PROMPT >>
Convert the records, from their first line through the line containing "de una socied", into a JSON list of strings with one string per line, omitting blank lines.
______
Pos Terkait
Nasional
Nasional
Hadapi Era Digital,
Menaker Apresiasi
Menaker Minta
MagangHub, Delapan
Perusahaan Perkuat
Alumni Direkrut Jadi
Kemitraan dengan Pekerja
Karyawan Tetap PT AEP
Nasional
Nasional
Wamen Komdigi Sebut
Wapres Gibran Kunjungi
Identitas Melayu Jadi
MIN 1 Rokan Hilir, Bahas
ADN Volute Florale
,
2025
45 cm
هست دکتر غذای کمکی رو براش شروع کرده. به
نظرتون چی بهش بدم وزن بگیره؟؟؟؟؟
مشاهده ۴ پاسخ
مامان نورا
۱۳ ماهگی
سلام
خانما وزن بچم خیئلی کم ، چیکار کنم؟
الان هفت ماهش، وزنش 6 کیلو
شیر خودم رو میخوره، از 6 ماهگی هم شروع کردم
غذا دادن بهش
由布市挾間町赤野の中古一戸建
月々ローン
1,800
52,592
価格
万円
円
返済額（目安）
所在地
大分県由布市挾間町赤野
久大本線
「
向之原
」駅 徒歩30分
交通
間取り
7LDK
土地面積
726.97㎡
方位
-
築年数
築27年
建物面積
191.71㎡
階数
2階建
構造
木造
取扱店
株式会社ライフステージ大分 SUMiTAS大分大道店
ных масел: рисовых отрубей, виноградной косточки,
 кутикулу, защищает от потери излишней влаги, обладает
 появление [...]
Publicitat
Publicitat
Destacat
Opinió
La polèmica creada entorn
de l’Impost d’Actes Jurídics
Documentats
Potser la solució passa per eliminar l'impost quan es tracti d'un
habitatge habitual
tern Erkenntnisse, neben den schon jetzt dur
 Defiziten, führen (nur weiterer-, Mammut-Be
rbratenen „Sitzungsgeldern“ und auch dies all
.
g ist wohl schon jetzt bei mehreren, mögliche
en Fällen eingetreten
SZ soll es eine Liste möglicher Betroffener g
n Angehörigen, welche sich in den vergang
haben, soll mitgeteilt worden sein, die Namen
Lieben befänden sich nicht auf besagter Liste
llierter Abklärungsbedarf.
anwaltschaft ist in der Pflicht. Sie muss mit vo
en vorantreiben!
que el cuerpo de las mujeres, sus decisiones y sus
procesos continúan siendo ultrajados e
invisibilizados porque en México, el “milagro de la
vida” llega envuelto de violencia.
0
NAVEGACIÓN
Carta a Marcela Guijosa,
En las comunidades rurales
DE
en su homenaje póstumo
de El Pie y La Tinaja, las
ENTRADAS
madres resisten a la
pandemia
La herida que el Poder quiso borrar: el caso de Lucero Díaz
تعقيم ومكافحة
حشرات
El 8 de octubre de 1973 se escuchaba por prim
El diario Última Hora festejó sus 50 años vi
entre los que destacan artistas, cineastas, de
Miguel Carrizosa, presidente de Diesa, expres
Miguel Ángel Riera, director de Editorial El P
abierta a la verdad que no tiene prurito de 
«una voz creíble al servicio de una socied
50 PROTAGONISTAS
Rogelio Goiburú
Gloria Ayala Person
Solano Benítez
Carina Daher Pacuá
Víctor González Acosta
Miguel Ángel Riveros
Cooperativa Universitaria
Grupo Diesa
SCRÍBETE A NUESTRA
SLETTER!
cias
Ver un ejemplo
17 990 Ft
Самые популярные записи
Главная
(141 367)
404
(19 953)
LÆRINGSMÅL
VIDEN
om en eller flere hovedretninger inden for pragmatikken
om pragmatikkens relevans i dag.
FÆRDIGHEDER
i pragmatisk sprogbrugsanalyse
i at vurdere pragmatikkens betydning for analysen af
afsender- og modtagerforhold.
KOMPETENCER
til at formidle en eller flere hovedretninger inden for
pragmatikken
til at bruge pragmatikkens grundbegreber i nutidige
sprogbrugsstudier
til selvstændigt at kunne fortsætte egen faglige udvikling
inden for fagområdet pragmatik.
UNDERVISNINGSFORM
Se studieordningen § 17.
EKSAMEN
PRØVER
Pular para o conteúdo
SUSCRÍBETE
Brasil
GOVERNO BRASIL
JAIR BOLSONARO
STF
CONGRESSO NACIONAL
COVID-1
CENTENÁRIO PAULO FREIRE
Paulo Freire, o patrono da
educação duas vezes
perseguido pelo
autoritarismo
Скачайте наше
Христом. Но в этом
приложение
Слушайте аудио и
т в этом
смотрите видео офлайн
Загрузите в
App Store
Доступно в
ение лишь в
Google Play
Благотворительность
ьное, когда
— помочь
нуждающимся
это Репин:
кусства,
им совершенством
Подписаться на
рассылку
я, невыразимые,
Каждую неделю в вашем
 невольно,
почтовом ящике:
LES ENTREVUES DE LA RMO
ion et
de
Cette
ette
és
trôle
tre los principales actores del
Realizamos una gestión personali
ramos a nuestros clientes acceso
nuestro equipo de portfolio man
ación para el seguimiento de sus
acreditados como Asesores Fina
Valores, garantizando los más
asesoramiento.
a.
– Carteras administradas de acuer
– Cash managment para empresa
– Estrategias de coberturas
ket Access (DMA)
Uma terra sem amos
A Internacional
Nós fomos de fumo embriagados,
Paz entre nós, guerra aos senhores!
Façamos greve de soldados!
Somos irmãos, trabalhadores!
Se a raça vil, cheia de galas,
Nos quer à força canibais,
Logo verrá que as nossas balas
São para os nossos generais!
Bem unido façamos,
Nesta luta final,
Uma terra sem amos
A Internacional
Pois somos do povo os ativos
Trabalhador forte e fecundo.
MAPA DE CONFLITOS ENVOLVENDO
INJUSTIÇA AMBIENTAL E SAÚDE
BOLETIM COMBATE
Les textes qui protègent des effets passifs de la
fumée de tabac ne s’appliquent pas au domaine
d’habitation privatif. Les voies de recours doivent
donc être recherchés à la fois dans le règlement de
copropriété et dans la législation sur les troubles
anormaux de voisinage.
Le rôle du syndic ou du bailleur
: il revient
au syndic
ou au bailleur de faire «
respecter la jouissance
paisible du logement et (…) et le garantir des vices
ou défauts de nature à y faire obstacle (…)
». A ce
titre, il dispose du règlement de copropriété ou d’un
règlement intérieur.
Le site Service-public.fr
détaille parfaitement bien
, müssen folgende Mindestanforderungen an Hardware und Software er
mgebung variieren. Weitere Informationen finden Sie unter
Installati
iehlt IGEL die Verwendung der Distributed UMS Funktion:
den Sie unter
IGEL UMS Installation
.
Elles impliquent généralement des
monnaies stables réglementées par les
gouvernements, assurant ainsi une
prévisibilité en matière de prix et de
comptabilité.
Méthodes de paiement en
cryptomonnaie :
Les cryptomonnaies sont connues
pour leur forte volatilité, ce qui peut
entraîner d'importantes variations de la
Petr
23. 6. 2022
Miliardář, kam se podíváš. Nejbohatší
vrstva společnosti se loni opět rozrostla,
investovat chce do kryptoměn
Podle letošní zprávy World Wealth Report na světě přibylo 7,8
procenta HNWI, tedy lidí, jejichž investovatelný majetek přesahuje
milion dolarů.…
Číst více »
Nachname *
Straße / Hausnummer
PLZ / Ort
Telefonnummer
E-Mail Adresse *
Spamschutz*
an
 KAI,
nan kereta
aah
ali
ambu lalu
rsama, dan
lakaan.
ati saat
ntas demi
______
TASK RESPONSE >>
[
  "Pos Terkait",
  "Nasional",
  "Nasional",
  "Hadapi Era Digital,",
  "Menaker Apresiasi",
  "Menaker Minta",
  "MagangHub, Delapan",
  "Perusahaan Perkuat",
  "Alumni Direkrut Jadi",
  "Kemitraan dengan Pekerja",
  "Karyawan Tetap PT AEP",
  "Nasional",
  "Nasional",
  "Wamen Komdigi Sebut",
  "Wapres Gibran Kunjungi",
  "Identitas Melayu Jadi",
  "MIN 1 Rokan Hilir, Bahas",
  "ADN Volute Florale",
  ",",
  "2025",
  "45 cm",
  "هست دکتر غذای کمکی رو براش شروع کرده. به",
  "نظرتون چی بهش بدم وزن بگیره؟؟؟؟؟",
  "مشاهده ۴ پاسخ",
  "مامان نورا",
  "۱۳ ماهگی",
  "سلام",
  "خانما وزن بچم خیئلی کم ، چیکار کنم؟",
  "الان هفت ماهش، وزنش 6 کیلو",
  "شیر خودم رو میخوره، از 6 ماهگی هم شروع کردم",
  "غذا دادن بهش",
  "由布市挾間町赤野の中古一戸建",
  "月々ローン",
  "1,800",
  "52,592",
  "価格",
  "万円",
  "円",
  "返済額（目安）",
  "所在地",
  "大分県由布市挾間町赤野",
  "久大本線",
  "「",
  "向之原",
  "」駅 徒歩30分",
  "交通",
  "間取り",
  "7LDK",
  "土地面積",
  "726.97㎡",
  "方位",
  "-",
  "築年数",
  "築27年",
  "建物面積",
  "191.71㎡",
  "階数",
  "2階建",
  "構造",
  "木造",
  "取扱店",
  "株式会社ライフステージ大分 SUMiTAS大分大道店",
  "ных масел: рисовых отрубей, виноградной косточки,",
  " кутикулу, защищает от потери излишней влаги, обладает",
  " появление [...]",
  "Publicitat",
  "Publicitat",
  "Destacat",
  "Opinió",
  "La polèmica creada entorn",
  "de l’Impost d’Actes Jurídics",
  "Documentats",
  "Potser la solució passa per eliminar l'impost quan es tracti d'un",
  "habitatge habitual",
  "tern Erkenntnisse, neben den schon jetzt dur",
  " Defiziten, führen (nur weiterer-, Mammut-Be",
  "rbratenen „Sitzungsgeldern“ und auch dies all",
  ".",
  "g ist wohl schon jetzt bei mehreren, mögliche",
  "en Fällen eingetreten",
  "SZ soll es eine Liste möglicher Betroffener g",
  "n Angehörigen, welche sich in den vergang",
  "haben, soll mitgeteilt worden sein, die Namen",
  "Lieben befänden sich nicht auf besagter Liste",
  "llierter Abklärungsbedarf.",
  "anwaltschaft ist in der Pflicht. Sie muss mit vo",
  "en vorantreiben!",
  "que el cuerpo de las mujeres, sus decisiones y sus",
  "procesos continúan siendo ultrajados e",
  "invisibilizados porque en México, el “milagro de la",
  "vida” llega envuelto de violencia.",
  "0",
  "NAVEGACIÓN",
  "Carta a Marcela Guijosa,",
  "En las comunidades rurales",
  "DE",
  "en su homenaje póstumo",
  "de El Pie y La Tinaja, las",
  "ENTRADAS",
  "madres resisten a la",
  "pandemia",
  "La herida que el Poder quiso borrar: el caso de Lucero Díaz",
  "تعقيم ومكافحة",
  "حشرات",
  "El 8 de octubre de 1973 se escuchaba por prim",
  "El diario Última Hora festejó sus 50 años vi",
  "entre los que destacan artistas, cineastas, de",
  "Miguel Carrizosa, presidente de Diesa, expres",
  "Miguel Ángel Riera, director de Editorial El P",
  "abierta a la verdad que no tiene prurito de ",
  "«una voz creíble al servicio de una socied"
]